Diagnoses of serious illness, and bereavement, are impossible to plan for during the crucial month or so of intensive work around exams – but other stresses are easier to predict, and parents work hard to rule them out. Emma Barlow says that she's doing all she can right now to make her house tranquil and calm for her son's GCSEs. "I've tried to avoid big social events – we certainly aren't having lots of people round, and I've asked my daughter – who isn't doing exams – not to have friends over late into the evening," she says.

"My quest for a quiet life almost came unstuck when my brother, who doesn't have children and lives in the United States, phoned a couple of weeks ago to say he had a job in London and wanted to come and stay for a fortnight. I felt awful about it, but I'm afraid I said no. We don't have a big house, and I know his visit would have been hugely exciting for the children and it would have made the place seem a bit out of my control. I could have risked it and told him that we'd have to be careful because Rob is working so hard, but I'm afraid I took the easier route. He's staying in a hotel."

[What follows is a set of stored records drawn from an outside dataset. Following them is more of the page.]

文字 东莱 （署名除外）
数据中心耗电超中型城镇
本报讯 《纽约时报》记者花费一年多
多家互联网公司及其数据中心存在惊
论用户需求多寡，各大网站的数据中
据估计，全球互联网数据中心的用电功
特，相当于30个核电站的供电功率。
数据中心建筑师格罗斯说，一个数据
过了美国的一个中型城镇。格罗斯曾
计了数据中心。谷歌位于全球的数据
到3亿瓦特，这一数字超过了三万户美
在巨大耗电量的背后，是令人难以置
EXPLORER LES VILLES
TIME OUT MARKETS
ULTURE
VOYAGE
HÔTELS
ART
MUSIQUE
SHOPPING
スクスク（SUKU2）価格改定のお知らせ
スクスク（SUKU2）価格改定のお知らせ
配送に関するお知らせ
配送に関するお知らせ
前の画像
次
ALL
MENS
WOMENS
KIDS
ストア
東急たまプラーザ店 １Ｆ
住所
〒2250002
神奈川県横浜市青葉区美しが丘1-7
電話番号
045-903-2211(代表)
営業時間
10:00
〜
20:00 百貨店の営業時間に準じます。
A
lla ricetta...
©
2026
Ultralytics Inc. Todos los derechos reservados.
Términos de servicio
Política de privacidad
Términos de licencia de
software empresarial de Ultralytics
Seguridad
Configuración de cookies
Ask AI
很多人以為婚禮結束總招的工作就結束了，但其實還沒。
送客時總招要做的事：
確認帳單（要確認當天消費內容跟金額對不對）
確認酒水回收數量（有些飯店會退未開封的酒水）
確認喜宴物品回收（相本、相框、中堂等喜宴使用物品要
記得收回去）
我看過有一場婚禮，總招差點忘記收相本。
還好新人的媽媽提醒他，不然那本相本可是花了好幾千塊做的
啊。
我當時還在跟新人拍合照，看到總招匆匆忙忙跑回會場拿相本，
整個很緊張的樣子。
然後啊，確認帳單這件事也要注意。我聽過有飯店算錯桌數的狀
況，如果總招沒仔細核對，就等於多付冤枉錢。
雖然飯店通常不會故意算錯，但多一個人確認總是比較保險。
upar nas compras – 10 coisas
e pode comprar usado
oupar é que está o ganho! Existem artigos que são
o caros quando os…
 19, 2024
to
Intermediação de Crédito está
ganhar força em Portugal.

Psychologist Ruth Coppard of the Barnsley Community and Priority Services NHS Trust says that what it boils down to is personal resilience to outside stresses and strains: "My daughter has just taken her finals and one of the girls in her house absolutely freaked out – which must have affected everyone else, too. If you're just about coping with the stress of the exams and then something big happens in your life, it could be enough to tip you over.

"Of course, a lot of people find pressure exhilarating and do well on it, but, in general, exam fears seem greater than ever. Over the last few weeks I've seen children who are threatening to kill themselves over their SATs [Scholastic Assessment Test]. I've even had a seven-year-old who says he's not going to be a success in life and get a good job if he doesn't do well in his tests.

"For children who are feeling the pressure that keenly, it won't take a lot of extra pressure to make a big difference. And, of course, if something happens to someone in your family everyone else in the family will be affected by it too – so the whole environment is less conducive to calm and studying. On the positive side, I'd say that if something unexpected does happen, though, you should talk about it – but hold off working through the whole impact until the exams are over."

According to Stevie Pattison-Dick of the examination board Edexcel, schools are able to let exam boards know if a pupil has suffered a major trauma during the crucial period. "If there's a bereavement, say, or any other traumatic life event, what the school should do is let the exam board know. We'd then look at the predicted grades the school gave us, and if the student seems to have performed badly the case could go before a panel and the grades may be upped. The student would receive his or her results at the same time as other classmates, and would know their case had been given special consideration."

Michael Duke, principal educational psychologist in Denbighshire, says that part of the problem is that our society is increasingly loading the pressure on to a "window of opportunity" where exams are concerned. "There's a mixed message here, because in other ways there are more chances than ever before for young people to go on studying, to take degrees later in life and so on, so the examination period should in a way matter less. You can always retake. Part of why students feel under so much pressure is that they're surrounded by this high-level anxiety and really do feel that if they slip up now, there's no way of putting things back on track. It's worth remembering that not every pupil who sits an exam this week or next will have come from a family where everyone got up in a calm and collected way and sat neatly chatting around a breakfast table. For a lot of young people, traumatic and difficult events are part of everyday life – and they're having to cope with GCSEs and A-levels, too."